> TASK TO COMPLETE: From top to bottom, return the records that follow exactly.

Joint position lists

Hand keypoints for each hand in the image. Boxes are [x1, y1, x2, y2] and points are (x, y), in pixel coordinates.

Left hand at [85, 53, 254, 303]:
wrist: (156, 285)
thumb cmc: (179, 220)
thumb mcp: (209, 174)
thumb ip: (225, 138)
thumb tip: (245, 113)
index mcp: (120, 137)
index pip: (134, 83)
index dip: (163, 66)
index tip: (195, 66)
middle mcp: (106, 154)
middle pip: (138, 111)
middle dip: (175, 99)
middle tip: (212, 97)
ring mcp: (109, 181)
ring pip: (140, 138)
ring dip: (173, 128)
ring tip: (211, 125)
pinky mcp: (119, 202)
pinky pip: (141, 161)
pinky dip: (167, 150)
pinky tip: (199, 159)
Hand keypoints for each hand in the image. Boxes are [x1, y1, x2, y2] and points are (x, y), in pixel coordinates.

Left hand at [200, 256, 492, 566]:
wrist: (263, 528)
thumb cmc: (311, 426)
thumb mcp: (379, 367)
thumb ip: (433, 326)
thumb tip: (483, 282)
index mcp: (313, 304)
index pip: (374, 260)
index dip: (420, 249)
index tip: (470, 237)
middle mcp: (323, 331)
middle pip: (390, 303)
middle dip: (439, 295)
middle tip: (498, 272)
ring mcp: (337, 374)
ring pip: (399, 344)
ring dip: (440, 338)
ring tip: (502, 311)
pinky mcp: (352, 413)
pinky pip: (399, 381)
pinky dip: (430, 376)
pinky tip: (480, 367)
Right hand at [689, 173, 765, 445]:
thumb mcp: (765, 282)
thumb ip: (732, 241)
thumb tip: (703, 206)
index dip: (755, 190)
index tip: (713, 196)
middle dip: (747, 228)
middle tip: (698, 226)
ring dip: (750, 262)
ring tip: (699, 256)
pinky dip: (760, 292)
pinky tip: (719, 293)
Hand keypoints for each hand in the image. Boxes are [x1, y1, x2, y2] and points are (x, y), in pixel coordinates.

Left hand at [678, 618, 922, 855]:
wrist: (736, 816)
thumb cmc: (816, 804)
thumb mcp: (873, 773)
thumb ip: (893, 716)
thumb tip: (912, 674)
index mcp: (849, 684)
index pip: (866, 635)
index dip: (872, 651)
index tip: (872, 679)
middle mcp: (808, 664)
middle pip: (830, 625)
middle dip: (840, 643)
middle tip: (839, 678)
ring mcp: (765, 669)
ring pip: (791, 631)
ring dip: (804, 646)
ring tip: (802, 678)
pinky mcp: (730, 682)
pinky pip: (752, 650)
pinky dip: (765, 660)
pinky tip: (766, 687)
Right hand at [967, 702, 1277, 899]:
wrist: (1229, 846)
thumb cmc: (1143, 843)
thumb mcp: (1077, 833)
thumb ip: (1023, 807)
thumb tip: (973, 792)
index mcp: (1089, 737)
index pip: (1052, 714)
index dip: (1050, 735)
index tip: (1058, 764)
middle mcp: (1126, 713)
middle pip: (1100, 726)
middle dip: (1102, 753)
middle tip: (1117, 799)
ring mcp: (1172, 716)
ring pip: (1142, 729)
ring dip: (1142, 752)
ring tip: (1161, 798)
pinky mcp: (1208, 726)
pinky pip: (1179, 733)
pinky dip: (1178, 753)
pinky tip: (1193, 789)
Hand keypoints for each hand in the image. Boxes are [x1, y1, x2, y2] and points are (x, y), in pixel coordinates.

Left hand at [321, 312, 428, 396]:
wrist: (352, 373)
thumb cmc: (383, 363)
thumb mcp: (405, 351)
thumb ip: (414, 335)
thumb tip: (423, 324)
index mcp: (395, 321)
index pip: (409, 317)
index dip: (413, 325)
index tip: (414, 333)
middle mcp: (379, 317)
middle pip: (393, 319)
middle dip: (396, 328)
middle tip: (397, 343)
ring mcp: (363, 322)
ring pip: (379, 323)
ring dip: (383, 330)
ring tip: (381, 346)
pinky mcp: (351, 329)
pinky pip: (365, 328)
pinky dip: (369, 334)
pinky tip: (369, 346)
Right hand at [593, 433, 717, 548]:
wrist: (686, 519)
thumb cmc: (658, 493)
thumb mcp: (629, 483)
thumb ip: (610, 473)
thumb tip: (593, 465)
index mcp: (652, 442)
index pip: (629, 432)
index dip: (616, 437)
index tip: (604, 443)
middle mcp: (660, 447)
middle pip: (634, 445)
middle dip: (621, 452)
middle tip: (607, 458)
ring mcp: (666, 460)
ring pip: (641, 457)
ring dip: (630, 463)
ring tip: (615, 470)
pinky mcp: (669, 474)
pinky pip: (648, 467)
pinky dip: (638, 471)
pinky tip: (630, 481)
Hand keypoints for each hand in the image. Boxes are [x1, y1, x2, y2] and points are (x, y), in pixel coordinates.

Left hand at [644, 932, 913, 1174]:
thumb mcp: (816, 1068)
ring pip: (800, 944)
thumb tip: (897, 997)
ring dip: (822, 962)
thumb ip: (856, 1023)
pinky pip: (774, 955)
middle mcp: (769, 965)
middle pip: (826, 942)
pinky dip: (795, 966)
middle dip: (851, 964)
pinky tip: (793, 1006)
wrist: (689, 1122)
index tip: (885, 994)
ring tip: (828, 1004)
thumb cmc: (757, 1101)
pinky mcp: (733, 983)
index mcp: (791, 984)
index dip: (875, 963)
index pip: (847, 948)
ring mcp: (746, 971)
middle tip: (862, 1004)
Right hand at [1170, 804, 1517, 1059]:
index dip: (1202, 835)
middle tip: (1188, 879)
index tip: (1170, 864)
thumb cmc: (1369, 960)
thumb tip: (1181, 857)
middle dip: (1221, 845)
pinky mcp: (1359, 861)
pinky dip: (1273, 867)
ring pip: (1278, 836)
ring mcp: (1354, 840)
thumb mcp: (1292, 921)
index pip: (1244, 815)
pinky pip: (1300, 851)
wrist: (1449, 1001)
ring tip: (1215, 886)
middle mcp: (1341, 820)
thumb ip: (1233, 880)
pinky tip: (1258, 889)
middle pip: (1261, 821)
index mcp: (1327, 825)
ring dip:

> RESULT:
Hand keypoints for each hand in the image. Boxes are [x1, y1, x2, y2] and points are (x, y), in pixel coordinates.

Left hand at [85, 53, 254, 303]:
wrist: (156, 285)
thumb cmc: (179, 220)
thumb mcp: (209, 174)
thumb ip: (225, 138)
thumb tip: (245, 113)
index mcp: (120, 137)
index pip: (134, 83)
index dip: (163, 66)
index tip: (195, 66)
middle mcp: (106, 154)
middle pip: (138, 111)
middle dip: (175, 99)
middle tip: (212, 97)
ring mcp: (109, 181)
ring pip: (140, 138)
ring dip: (173, 128)
ring tip: (211, 125)
pinky mcp: (119, 202)
pinky pip: (141, 161)
pinky dip: (167, 150)
pinky tip: (199, 159)
Hand keypoints for each hand in the image. Boxes are [x1, y1, x2, y2] and points are (x, y), in pixel coordinates.

Left hand at [200, 256, 492, 566]:
wrist: (263, 528)
thumb cmc: (311, 426)
thumb mcp: (379, 367)
thumb ip: (433, 326)
thumb tip: (483, 282)
index mcp: (313, 304)
index pip: (374, 260)
index dip: (420, 249)
index tip: (470, 237)
middle mcp: (323, 331)
middle pip: (390, 303)
middle dip: (439, 295)
middle tip: (498, 272)
ring mcp: (337, 374)
ring pip: (399, 344)
ring dip: (440, 338)
ring tip: (502, 311)
pinky mcp: (352, 413)
pinky pip: (399, 381)
pinky dip: (430, 376)
pinky tip: (480, 367)
Right hand at [689, 173, 765, 445]:
thumb mcp: (765, 282)
thumb ip: (732, 241)
thumb tip: (703, 206)
index dip: (755, 190)
index tip: (713, 196)
middle dip: (747, 228)
middle tip: (698, 226)
ring dip: (750, 262)
ring tip: (699, 256)
pinky dip: (760, 292)
pinky tip: (719, 293)
Hand keypoints for each hand in the image. Boxes are [x1, y1, x2, y2] and points are (x, y), in pixel coordinates.

Left hand at [678, 618, 922, 855]:
wrist: (736, 816)
thumb cmc: (816, 804)
thumb mcp: (873, 773)
thumb ip: (893, 716)
thumb tip: (912, 674)
index mcp: (849, 684)
index pip: (866, 635)
index dip: (872, 651)
index tip: (872, 679)
middle mcp: (808, 664)
middle pip: (830, 625)
middle dip: (840, 643)
middle tip: (839, 678)
ring mcp: (765, 669)
ring pip: (791, 631)
ring dip: (804, 646)
ring tip: (802, 678)
pinky mcp: (730, 682)
pinky pip: (752, 650)
pinky dip: (765, 660)
pinky tip: (766, 687)
Right hand at [967, 702, 1277, 899]:
wrist: (1229, 846)
thumb cmc: (1143, 843)
thumb mcp: (1077, 833)
thumb ip: (1023, 807)
thumb tip: (973, 792)
index mcp: (1089, 737)
index pip: (1052, 714)
index dip: (1050, 735)
index tip: (1058, 764)
middle mcp: (1126, 713)
middle pip: (1100, 726)
middle dip: (1102, 753)
middle tip: (1117, 799)
ring mcp: (1172, 716)
ring pip: (1142, 729)
ring dip: (1142, 752)
ring tip: (1161, 798)
pinky mcp: (1208, 726)
pinky pip: (1179, 733)
pinky dip: (1178, 753)
pinky tip: (1193, 789)
Hand keypoints for each hand in the image. Boxes are [x1, y1, x2, y2] and points are (x, y), in pixel coordinates.

Left hand at [321, 312, 428, 396]:
wrist: (352, 373)
thumb cmc: (383, 363)
thumb mcp: (405, 351)
thumb ip: (414, 335)
thumb tip: (423, 324)
index mcp: (395, 321)
index pip: (409, 317)
index dip: (413, 325)
index tip: (414, 333)
middle mcp: (379, 317)
middle pip: (393, 319)
middle dip: (396, 328)
middle tip: (397, 343)
ring mcp: (363, 322)
ring pip: (379, 323)
ring dip: (383, 330)
ring tip: (381, 346)
pinky mcp: (351, 329)
pinky pip: (365, 328)
pinky dip: (369, 334)
pinky tip: (369, 346)
Right hand at [593, 433, 717, 548]:
wrist: (686, 519)
thumb cmc: (658, 493)
thumb mcp: (629, 483)
thumb ip: (610, 473)
thumb tip: (593, 465)
index mcp: (652, 442)
index pip: (629, 432)
index dip: (616, 437)
index tip: (604, 443)
middle mcp: (660, 447)
middle pip: (634, 445)
middle dip: (621, 452)
middle tip: (607, 458)
ring mcp: (666, 460)
ring pip: (641, 457)
ring dip: (630, 463)
ring tip: (615, 470)
pinky mcp: (669, 474)
pinky pip: (648, 467)
pinky dip: (638, 471)
pinky tip: (630, 481)
Hand keypoints for each hand in the image. Boxes are [x1, y1, x2, y2] and points are (x, y), in pixel coordinates.

Left hand at [644, 932, 913, 1174]:
thumb mcp: (816, 1068)
ring pip: (800, 944)
thumb tip: (897, 997)
ring dip: (822, 962)
thumb ip: (856, 1023)
pinky pip: (774, 955)
middle mcp: (769, 965)
middle pip: (826, 942)
pinky dip: (795, 966)
middle dip: (851, 964)
pinky tip: (793, 1006)
wrist: (689, 1122)
index tip: (885, 994)
ring tip: (828, 1004)
thumb cmc: (757, 1101)
pinky mcp: (733, 983)
index mcp: (791, 984)
index dip: (875, 963)
index pip: (847, 948)
ring mcp: (746, 971)
middle tip: (862, 1004)
Right hand at [1170, 804, 1517, 1059]:
index dip: (1202, 835)
middle tip: (1188, 879)
index tip: (1170, 864)
thumb cmc: (1369, 960)
thumb tip: (1181, 857)
middle dip: (1221, 845)
pinky mcp: (1359, 861)
pinky dip: (1273, 867)
ring pip: (1278, 836)
ring mcp: (1354, 840)
thumb mcp: (1292, 921)
index pip: (1244, 815)
pinky pip: (1300, 851)
wrist: (1449, 1001)
ring tip: (1215, 886)
middle mcp: (1341, 820)
thumb ip: (1233, 880)
pinky tip: (1258, 889)
middle pip: (1261, 821)
index mcp: (1327, 825)
ring dip:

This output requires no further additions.